Output exactly the span of lines beginning with the one that holds "Hi, I’m @u0a1009" and ending with the last line of the data below.

## Data for the task

--- START ---

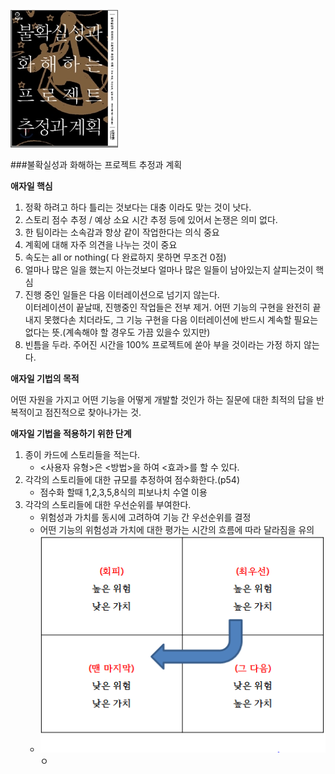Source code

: ![](agaile_book.jpg)

###불확실성과 화해하는 프로젝트 추정과 계획 </br>

**애자일 핵심** </br>

1. 정확 하려고 하다 틀리는 것보다는 대충 이라도 맞는 것이 낫다.
2. 스토리 점수 추정 / 예상 소요 시간 추정 등에 있어서 논쟁은 의미 없다. 
3. 한 팀이라는 소속감과 항상 같이 작업한다는 의식 중요  
4. 계획에 대해 자주 의견을 나누는 것이 중요 
5. 속도는 all or nothing( 다 완료하지 못하면 무조건 0점)
6. 얼마나 많은 일을 했는지 아는것보다 얼마나 많은 일들이 남아있는지 살피는것이 핵심
7. 진행 중인 일들은 다음 이터레이션으로 넘기지 않는다.</br>
이터레이션이 끝날때, 진행중인 작업들은 전부 제거. 어떤 기능의 구현을 완전히 끝내지 못했다손 치더라도, 그 기능 구현을 다음 이터레이션에 반드시 계속할 필요는 없다는 뜻.(계속해야 할 경우도 가끔 있을수 있지만)
8. 빈틈을 두라. 주어진 시간을 100% 프로젝트에 쏟아 부을 것이라는 가정 하지 않는다. </br>

**애자일 기법의 목적** </br>

어떤 자원을 가지고 어떤 기능을 어떻게 개발할 것인가 하는 질문에 대한 최적의 답을 반복적이고 점진적으로 찾아나가는 것.

**애자일 기법을 적용하기 위한 단계**</br>
1. 종이 카드에 스토리들을 적는다.
    - <사용자 유형>은 <방법>을 하여 <효과>를 할 수 있다. 
2. 각각의 스토리들에 대한 규모를 추정하여 점수화한다.(p54)
    - 점수화 할때 1,2,3,5,8식의 피보나치 수열 이용
3. 각각의 스토리들에 대한 우선순위를 부여한다.
    - 위험성과 가치를 동시에 고려하여 기능 간 우선순위를 결정
    - 어떤 기능의 위험성과 가치에 대한 평가는 시간의 흐름에 따라 달라짐을 유의
    - ![](agaile_우선순위.png) ㅇ
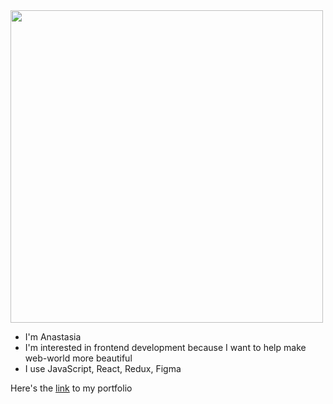 <img src="https://user-images.githubusercontent.com/94777746/209446523-e39a475f-50ce-4829-a486-510344b55422.png" alt="" width="500px" />

- I'm Anastasia
- I'm interested in frontend development because I want to help make web-world more beautiful
- I use JavaScript, React, Redux, Figma

Here's the [link](https://seltaria.github.io/) to my portfolio
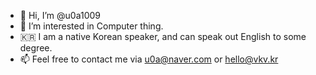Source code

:- 👋 Hi, I’m @u0a1009
- 👀 I’m interested in Computer thing.
- 🇰🇷 I am a native Korean speaker, and can speak out English to some degree.
- 📫 Feel free to contact me via u0a@naver.com or hello@vkv.kr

--- END ---

## Answer space
:- 👋 Hi, I’m @u0a1009
- 👀 I’m interested in Computer thing.
- 🇰🇷 I am a native Korean speaker, and can speak out English to some degree.
- 📫 Feel free to contact me via u0a@naver.com or hello@vkv.kr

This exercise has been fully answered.